_Stated problem A_:
Put the lines of the records, from the line containing "longitude: -109.6036" through the end of the records, into a JSON list of strings with one string per line and blank lines left out.

_Selected text_:
______________________________

François Pasquier calls the party-list formation a “pyramide
amicale,” a friendly pyramid; trusted friends invite their own trusted
friends. The event’s exclusivity was evident just before the Dîner en
Blanc in Paris on June 16. As I hurried with my dinner companions along
a bridge to Notre Dame last month, passersby stopped us.
“What’s going on?” a man asked. “Haven’t you heard?” joked my friend
Aristide Luneau (who had invited me). “It’s the end of the world.”
One tourist asked, “Do they do this every night?” If only.
At 8 o’clock, clusters of diners emerged from the Metro or chartered
buses to gather at rallying points, where they had been instructed to
meet their “heads of table,” the organizers who had invited them. The
site is revealed at the last moment, both to avoid gate-crashing and to
preserve instantaneousness. The guests, decked out in white suits,
dresses, skirts, feather boas and even wings, carried heavy picnic gear
and delicacies like pâté de foie gras, poached salmon and fine cheeses —
each table brings its own meal.
At about 9, with the sky still light, the site was announced. Guests
hurried across bridges and side streets to reach their destination. By
9:30, all the tables had been deployed in orderly rows, according to
diagrams in the possession of the heads of table, with men all along one
side, women along the other. The guests quickly covered their tables
with white cloths; laid out the crystal for Champagne, wine and water;
the plates for hors d’oeuvres, main course and dessert; and began
tucking in.
As night fell on Notre Dame, a clergyman appeared and blessed the
throng, and church bells rang out overhead; at the Louvre, opera singers
serenaded the diners. At 11 in both places, diners stood on chairs and
waved sparklers — signaling the end of dinner and the beginning of the
dancing (to D.J.’ed music at Notre Dame, and to a brass band at the
Louvre). An hour later, the frolickers switched off the merriment and
packed up their tables to depart, like Cinderella, on the stroke of
midnight.

______________________________

_Stated problem B_:
Rewrite the part of the Dîner en Blanc text that opens with the words containing "At 8 o’clock, clusters" and closes with "its own meal.", putting "smoked trout" in place of "poached salmon".

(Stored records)
______________________________

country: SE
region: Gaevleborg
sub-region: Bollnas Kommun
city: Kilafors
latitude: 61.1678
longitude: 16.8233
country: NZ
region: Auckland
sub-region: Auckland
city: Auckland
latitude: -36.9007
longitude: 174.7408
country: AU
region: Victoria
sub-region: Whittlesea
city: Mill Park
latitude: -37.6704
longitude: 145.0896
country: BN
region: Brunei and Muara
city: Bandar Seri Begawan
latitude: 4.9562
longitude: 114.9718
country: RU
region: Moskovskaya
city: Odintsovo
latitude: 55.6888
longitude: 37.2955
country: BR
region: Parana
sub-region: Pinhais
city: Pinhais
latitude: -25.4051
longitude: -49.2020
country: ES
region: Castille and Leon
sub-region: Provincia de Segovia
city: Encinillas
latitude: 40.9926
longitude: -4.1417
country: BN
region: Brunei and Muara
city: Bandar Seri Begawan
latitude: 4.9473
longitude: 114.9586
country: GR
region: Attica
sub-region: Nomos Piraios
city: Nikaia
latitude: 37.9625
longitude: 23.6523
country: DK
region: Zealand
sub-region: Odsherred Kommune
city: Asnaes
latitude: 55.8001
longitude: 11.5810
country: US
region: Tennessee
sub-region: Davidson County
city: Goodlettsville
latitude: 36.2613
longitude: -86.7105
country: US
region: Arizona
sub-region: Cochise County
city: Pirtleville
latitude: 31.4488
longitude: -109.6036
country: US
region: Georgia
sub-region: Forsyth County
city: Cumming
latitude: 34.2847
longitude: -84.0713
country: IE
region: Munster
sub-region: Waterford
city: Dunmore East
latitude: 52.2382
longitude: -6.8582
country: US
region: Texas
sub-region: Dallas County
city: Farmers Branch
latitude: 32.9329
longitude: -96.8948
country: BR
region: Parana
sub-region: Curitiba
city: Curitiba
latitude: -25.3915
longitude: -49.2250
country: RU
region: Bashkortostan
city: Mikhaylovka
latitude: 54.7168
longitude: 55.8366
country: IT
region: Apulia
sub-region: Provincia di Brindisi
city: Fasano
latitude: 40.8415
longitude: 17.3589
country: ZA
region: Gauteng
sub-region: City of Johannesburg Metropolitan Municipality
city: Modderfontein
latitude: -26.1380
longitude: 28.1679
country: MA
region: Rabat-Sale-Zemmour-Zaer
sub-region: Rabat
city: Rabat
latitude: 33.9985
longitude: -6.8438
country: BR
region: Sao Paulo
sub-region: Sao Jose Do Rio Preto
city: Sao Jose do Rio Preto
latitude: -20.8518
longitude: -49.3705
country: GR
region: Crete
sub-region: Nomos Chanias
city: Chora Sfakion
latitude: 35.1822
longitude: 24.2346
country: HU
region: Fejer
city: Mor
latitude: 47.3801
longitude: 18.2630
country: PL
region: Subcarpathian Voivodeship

______________________________

_Expected answer A_:
[
  "longitude: -109.6036",
  "country: US",
  "region: Georgia",
  "sub-region: Forsyth County",
  "city: Cumming",
  "latitude: 34.2847",
  "longitude: -84.0713",
  "country: IE",
  "region: Munster",
  "sub-region: Waterford",
  "city: Dunmore East",
  "latitude: 52.2382",
  "longitude: -6.8582",
  "country: US",
  "region: Texas",
  "sub-region: Dallas County",
  "city: Farmers Branch",
  "latitude: 32.9329",
  "longitude: -96.8948",
  "country: BR",
  "region: Parana",
  "sub-region: Curitiba",
  "city: Curitiba",
  "latitude: -25.3915",
  "longitude: -49.2250",
  "country: RU",
  "region: Bashkortostan",
  "city: Mikhaylovka",
  "latitude: 54.7168",
  "longitude: 55.8366",
  "country: IT",
  "region: Apulia",
  "sub-region: Provincia di Brindisi",
  "city: Fasano",
  "latitude: 40.8415",
  "longitude: 17.3589",
  "country: ZA",
  "region: Gauteng",
  "sub-region: City of Johannesburg Metropolitan Municipality",
  "city: Modderfontein",
  "latitude: -26.1380",
  "longitude: 28.1679",
  "country: MA",
  "region: Rabat-Sale-Zemmour-Zaer",
  "sub-region: Rabat",
  "city: Rabat",
  "latitude: 33.9985",
  "longitude: -6.8438",
  "country: BR",
  "region: Sao Paulo",
  "sub-region: Sao Jose Do Rio Preto",
  "city: Sao Jose do Rio Preto",
  "latitude: -20.8518",
  "longitude: -49.3705",
  "country: GR",
  "region: Crete",
  "sub-region: Nomos Chanias",
  "city: Chora Sfakion",
  "latitude: 35.1822",
  "longitude: 24.2346",
  "country: HU",
  "region: Fejer",
  "city: Mor",
  "latitude: 47.3801",
  "longitude: 18.2630",
  "country: PL",
  "region: Subcarpathian Voivodeship"
]

_Expected answer B_:
At 8 o’clock, clusters of diners emerged from the Metro or chartered
buses to gather at rallying points, where they had been instructed to
meet their “heads of table,” the organizers who had invited them. The
site is revealed at the last moment, both to avoid gate-crashing and to
preserve instantaneousness. The guests, decked out in white suits,
dresses, skirts, feather boas and even wings, carried heavy picnic gear
and delicacies like pâté de foie gras, smoked trout and fine cheeses —
each table brings its own meal.